Two books in one year from the author of Queen of Muck


Author Isaac Thackray and his daughter Lila (10). Photo / Provided

Q What do you do when you’ve just won a gold medal for best first book at the 2022 Independent Publishing Awards in New York?

A. If you’re (self-proclaimed) “a bit crazy,” like former Pirongia man Isaac Thackray, you’re releasing your second book.

It was just around this time last year that we were amazed by Isaac’s first children’s book, mud queen.

The new title was attracting all kinds of attention – an exciting and hilarious adventure that the kids loved.

This story began with two sisters, Lucy and Lily, desperate to find their missing grandfather.

But first they had to survive a big, weird adventure filled with nail polish bullies, a weird bookstore, a child-eating beast, a really bad orchestra, flying cupcake pieces, of a talking fox and swords, with a wickedly entertaining villain. who has a lot to say for herself and a rather weak stomach.

Now the second book of Isaac Zola the Wheeler is about to hit the shelves, and – although he can’t say officially – he thinks it’s better than mud queen.

This one is a page-turning action tale full of laughs, thrills, incredible twists, suspense, orphans, opera singing, danger, a greedy villain, bravery, sad bits, scary bits, extremely poor supervision and one of the greatest finales you will ever read.

Life is pretty good at St Alice’s Home for Orphans. Until someone ignobly decides they want to ruin everything.

How will Zola and his friends stop him? What’s behind this door? Why is the doctor acting so strange? Who takes care of these children? And… wait, where does this music come from?
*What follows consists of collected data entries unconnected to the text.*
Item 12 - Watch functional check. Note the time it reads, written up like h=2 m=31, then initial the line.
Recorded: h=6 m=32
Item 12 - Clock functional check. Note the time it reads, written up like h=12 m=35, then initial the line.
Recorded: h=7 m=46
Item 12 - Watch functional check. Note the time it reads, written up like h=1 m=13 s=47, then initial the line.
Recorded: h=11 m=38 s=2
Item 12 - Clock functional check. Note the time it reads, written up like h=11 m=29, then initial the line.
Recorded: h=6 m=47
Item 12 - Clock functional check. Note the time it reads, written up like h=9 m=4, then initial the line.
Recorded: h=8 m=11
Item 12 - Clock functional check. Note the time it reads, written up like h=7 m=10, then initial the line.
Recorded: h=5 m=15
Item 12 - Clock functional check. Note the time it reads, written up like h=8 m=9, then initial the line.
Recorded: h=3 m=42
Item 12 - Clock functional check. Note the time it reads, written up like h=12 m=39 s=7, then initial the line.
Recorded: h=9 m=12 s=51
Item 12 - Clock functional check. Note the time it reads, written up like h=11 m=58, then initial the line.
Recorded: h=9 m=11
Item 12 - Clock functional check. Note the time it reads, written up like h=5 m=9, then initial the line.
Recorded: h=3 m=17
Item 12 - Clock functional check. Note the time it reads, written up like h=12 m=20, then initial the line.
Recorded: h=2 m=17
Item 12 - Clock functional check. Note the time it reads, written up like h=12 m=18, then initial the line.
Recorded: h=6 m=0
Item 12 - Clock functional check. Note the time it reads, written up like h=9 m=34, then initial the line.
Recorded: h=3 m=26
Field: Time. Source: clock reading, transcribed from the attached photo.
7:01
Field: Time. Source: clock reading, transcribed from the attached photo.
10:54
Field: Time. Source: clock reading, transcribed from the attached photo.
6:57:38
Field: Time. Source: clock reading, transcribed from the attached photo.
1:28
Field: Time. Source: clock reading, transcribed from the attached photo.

Isaac says Zola was easier than mud queen in a way because he knew what was coming – but the writing was more demanding because he paid attention to things like how to write the characters, the pacing of the story and the way to process action scenes and emotions.

“I actually studied all of this at night to make sure I understood and wrote during the day,” says Isaac.

“I really got into the chopper, but it was great.

    Isaac Thackray followed Queen of Muck with Zola the Roller.
Isaac Thackray followed Queen of Muck with Zola the Roller.

“I really enjoyed Zola because the characters and their adventures kept me hooked throughout.”

This included the creation of Fabiano Berettoluzianicino, the world’s greatest opera singer, poor little Henry Pignut, and dastardly Mr. Snide, the greedy property developer.

“And Zola, of course. This is the kind of child I would like to be… except for the little orphan.

Isaac says the author life is all over the place – but he likes it that way.

“My background is as a creative writer in advertising, where things are moving at lightning speed all the time,” he says.

“You have to come up with something big by tomorrow or there will be no tomorrow.

“That’s how I like to work. I’d rather jump in and throw it all in for a shorter period of time than dive in and out, pushing aimless ideas onto the plate for years.

And he loves the journey – but especially the last half, when you have the overall story and the characters in the bag and just have him sing.

He says seeing the artwork come to life is exciting, and then getting the copies in advance is fantastic.

“So you have a book. It exists.”

Isaac says his favorite method of writing is to pick one of the many ideas he comes up with and start writing any old nonsense.

“Eventually the real story will emerge – usually after a few thousand words.

Zola the Wheeler ended up being totally different from the story I started, and much better.

“And the grand finale didn’t come until I was almost halfway through the first draft.

“It’s more exciting for me that way, and it definitely seems to create a more unexpected story.”

Isaac thinks a lot of writers don’t finish because they only have one big idea, then start writing, and often that big idea turns out to be unworkable and more fun in chapter three, so they give up.

An important part of the process is when Isaac’s wife, Kim, reads the finished manuscript aloud to see where the holes and weak spots are.

“It usually takes two days, and if something goes wrong I have to fix it on the spot,” he says.

“It’s a real chore.”

But Isaac’s books are hits with kids, and that’s what’s important to him.

“Childhood is supposed to be magical, exciting and fun, but these days it seems kids aren’t allowed to forget for a second that they might be anxious or feel bad about something.

“My books are designed so children can get those thoughts out of their heads and live.”

Q What are some simple ways we could all make the world a better place?

A. Move to a small town. Cuddle your babies. Work at home. Never marry a writer. To buy Zola the Wheeler.